Санитарка убирала опустевшую палату. Несколько розовых лепестков лежало на тумбочке. На подоконнике валялась пара женских журналов.
– Да не волнуйся! – остановила поток Лизиных жутких фантазий санитарка. – Выписали ее. Сергей Маратович выписал.
– А кто ее забрал? Она мне ничего не сообщила!
– А никто.
– Как?
– А никак. Она на третий этаж перебралась. – Санитарка постучала по линолеумному полу шваброй, указывая направление, в котором испарилась неутомимая маман. – Пластику делать. Да почему б не сделать, если деньги есть? Там очередь на месяц. Все хотят скинуть лет десять. Кому ж не хочется? Сергей Маратович устроил. Чтоб без очереди.
– Какую пластику? – простонала Лиза. – Маме? Зачем?
– Круговую подтяжку. Вот про веки не знаю – будет подрезать, не будет. Сисечки точно решила не трогать. Хорошие сисечки, ничего не скажешь. Про веки не знаю. Да успокойся ты, глупая! Ну что трясешься? Сколько времени? Час? Так уже и сделали, наверное. Наверное, от наркоза отходит. Беги, ты как раз кстати.

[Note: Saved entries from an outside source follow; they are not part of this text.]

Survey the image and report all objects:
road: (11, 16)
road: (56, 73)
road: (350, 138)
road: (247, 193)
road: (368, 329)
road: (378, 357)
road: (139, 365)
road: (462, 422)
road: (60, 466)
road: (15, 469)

Потрясенная новостью, не веря, что вполне здравомыслящая и рассудительная мама сотворила с собой подобную дикость, Лиза рванула вниз, на третий этаж.
И на третьем этаже Алина Владимировна разместилась с комфортом. Но видочек у нее был! Кошмарный сон сюрреалиста. Фиолетово-зеленое лицо-отек, обмотанное плотной повязкой.
– Мама, что ты наделала?! – возмутилась Лиза. – Что за фокусы?
– Подтяжечка, – с трудом прошипела Алина Владимировна. Наверное, ей трудно было двигать губами. – Через недельку буду в норме.
– Но зачем? Ты отлично выглядела!
– Пора, мой друг, пора. Сорок пять уже, ты забыла?
– Это из-за врача? Признайся! Решила завести нового бойфренда?
– Решила, – осторожно кивнула Алина Владимировна. – И завела.
– И раз ему всего тридцать, то и ты должна выглядеть на столько же?
– Вздор! На тридцать я выглядела до операции, – прошепелявила мамуся. – Через неделю-другую я буду выглядеть на двадцать три. Мы будем как сестрички.
– Мама, с тобой не соскучишься!
– Разве это плохо?
– Он тебя уже видел?
– Кто? Руслан?
– Да при чем здесь Руслан! Твой друг врач?
– Обязательно. Он и на операции присутствовал. Говорит, держал за руку.
– Кого? Хирурга? Чтобы не отрезал лишнего?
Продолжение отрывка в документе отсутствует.